В штиле моря похожи друг на друга, каждое море гневается по-своему. Признак близкого аральского шторма — перистые облака. Не полуденные ленивцы и не те неженки, что дремлют на пуховиках зорь, а проворные хищники, которые бегут от горизонта к зениту, когтями вспарывал небо. В них есть что-то напоминающее степных волчиц, когда те, тощие, со свалявшейся шерстью, ровной рысцой проносятся среди ковылей и барханов.
Перистые облака гнал от горизонта к зениту свежий зюйд-вест. Бутаков отдал оба якоря в какой-то бухте, полагая, что ночь отстоит мирно.
Зюйд-вест действительно к вечеру сник. Однако флюгарка на мачте вскоре дрогнула, как в ознобе, мгновение помедлила и повернулась, показав перемену ветра. Задул норд-вест, быстро набрал силу, стал тугой, резиновый, вздыбил волн и, и они ринулись в бухту.
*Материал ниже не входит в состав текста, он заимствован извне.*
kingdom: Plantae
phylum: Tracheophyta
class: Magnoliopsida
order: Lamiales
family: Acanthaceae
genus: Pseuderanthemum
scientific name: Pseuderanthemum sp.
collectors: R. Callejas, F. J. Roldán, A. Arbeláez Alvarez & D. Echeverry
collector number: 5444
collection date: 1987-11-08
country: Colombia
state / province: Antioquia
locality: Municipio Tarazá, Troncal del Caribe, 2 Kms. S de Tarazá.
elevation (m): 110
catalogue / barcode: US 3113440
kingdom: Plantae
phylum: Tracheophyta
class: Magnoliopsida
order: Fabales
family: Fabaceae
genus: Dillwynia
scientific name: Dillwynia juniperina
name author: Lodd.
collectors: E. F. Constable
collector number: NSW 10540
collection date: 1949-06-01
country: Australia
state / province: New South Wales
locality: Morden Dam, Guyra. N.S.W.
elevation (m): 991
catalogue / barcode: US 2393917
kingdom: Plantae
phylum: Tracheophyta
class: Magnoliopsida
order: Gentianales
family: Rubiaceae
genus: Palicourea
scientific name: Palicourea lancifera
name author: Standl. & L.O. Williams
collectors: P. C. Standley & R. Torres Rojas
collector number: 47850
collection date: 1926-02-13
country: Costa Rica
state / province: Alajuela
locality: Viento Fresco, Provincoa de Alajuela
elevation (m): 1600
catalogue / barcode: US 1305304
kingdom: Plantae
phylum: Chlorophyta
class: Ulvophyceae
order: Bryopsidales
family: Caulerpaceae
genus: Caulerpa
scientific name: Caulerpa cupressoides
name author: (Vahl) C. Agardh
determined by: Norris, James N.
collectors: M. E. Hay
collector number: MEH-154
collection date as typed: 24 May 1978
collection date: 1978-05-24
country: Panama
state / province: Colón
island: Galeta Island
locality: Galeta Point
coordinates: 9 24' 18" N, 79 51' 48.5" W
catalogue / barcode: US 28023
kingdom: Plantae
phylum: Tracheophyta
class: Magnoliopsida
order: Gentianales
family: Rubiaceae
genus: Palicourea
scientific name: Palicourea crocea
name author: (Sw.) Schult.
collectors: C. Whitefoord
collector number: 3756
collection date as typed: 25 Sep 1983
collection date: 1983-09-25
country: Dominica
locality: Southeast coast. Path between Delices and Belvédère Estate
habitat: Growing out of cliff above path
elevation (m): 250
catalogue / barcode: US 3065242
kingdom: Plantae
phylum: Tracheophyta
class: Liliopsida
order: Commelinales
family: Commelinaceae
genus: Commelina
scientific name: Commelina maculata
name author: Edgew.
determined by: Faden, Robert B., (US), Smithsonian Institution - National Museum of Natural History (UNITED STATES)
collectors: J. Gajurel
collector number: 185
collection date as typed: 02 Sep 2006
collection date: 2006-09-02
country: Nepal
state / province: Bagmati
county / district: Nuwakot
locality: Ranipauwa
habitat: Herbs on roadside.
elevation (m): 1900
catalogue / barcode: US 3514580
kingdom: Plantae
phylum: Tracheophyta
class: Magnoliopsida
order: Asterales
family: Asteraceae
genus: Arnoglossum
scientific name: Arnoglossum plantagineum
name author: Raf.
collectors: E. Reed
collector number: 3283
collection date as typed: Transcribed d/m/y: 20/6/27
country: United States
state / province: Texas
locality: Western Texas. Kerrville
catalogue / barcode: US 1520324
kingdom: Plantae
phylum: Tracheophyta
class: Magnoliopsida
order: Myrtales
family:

«Как будто в буре есть покой…» Мореходу и впрямь покой можно обрести в буре, по только не в тесной бухте, а вдали от берегов, в открытом море. Увы, теперь поздно было думать об этом. Сунься в горло залива — тотчас шваркнет о камни, и поминай как звали.
«Константина» мотало на якорях, он сотрясался от киля до топов мачт. Ничего другого не оставалось, как просить заступничества Николы Чудотворца, давнего защитника русских плавателей, но Бутаков был плохо знаком с божьими угодниками, и не до молитв ему было. Он перебегал с носа на корму и обратно, опасливо приглядываясь к якорным канатам, которые то напрягались струною, то бессильно провисали в темноту.
Если сорвет с якорей, шхуна неминуемо погибнет; они ушли слишком далеко, чтобы посуху, пустыней добраться до Раима… Если сорвет с якорей, все полетит к чертовой матери, а те, на острове Барса-Кельмес, перемрут голодной смертью — запасов-то у них на неделю, не больше.
Бутаков достал часы, штурман Поспелов поднес фонарь. Было около полуночи, до рассвета оставалось тысяча лет. Пусть бы и шторм гремел, лишь бы рассвело, во тьме беда всегда круче.
Шевченко сидел в каюте, прислушиваясь к гулким ударам волн, и вдруг вспомнил, как Брюллов показывал ему рисунок художника Гагарина. Рисунок этот беглый, неотделанный, Шевченко увидел и позабыл, а тут вдруг припомнил. На рисунке была корабельная каюта, за столом — кудлатым Карл Павлович Брюллов и востролицый, с приглаженными волосами командир брига «Фемистокл» Корнилов. В углу приткнулась стойка с курительными трубками, еще что-то. Брюллов вытянул ноги и скрестил руки, Корнилов запахнулся в халат… Шевченко усмехнулся: в каюте «Константина» так-то не рассядешься, и не только что нынешней ночью, а и в красные дни. Почему-то вспомнился этот гагаринский набросок, сделанный лет пятнадцать назад на борту брига, возвращавшегося из Средиземного моря в Черное… Может быть, потому, что Тарас Григорьевич как раз перед штормом задумал изобразить в альбоме каюту «Константина».
Странное дело: Шевченко точно бы и не страшила ночная буря. Он сознавал опасность, но оставался спокойным. Была и нем уверенность в благополучном исходе и этой штормовой ночи, и всего плавания. С первых же дней, как только начались промеры глубин, съемка и опись берегов и жизнь корабельная пошла размеренной чередою, а они с Вернером привыкли к качке, Шевченко предался работе и нашел в ней нечто родственное своим занятиям в ученой архивной комиссии на Украине. Ничего в аральских пейзажах не было живописного в том смысле, какой вкладывали в это понятие любители «роскоши и неги натуры», но своя, особая, не сразу приметная прелесть, напоминавшая задумчивый перезвон колокольцев где-нибудь на степном шляхе, таилась в унылых линиях берегов, полуостровов и заливов, и, должно быть, именно такое звучание пейзажа трогало и привлекало Шевченко.
Он лег навзничь, вытянулся, заложив руки за голову. Подвесной фонарь раскачивался, перебрасывая тень Томаша Вернера. Томаш подобрал колени, положил толстую тетрадь и старался читать что-то записанное в ней, но часто отрывался и тоже прислушивался к орудийному грохоту шторма, к скрипу и стонам корабля.
Шхуну бросило на левый борт. Вернер опрокинулся, растопырив руки и выронив тетрадь. В ту же минуту в дверях наискось повис фельдшер Истомин. Лицо у него было белое, губы дрожали.
— С одного якоря! — заорал фельдшер и рубанул ладонью воздух.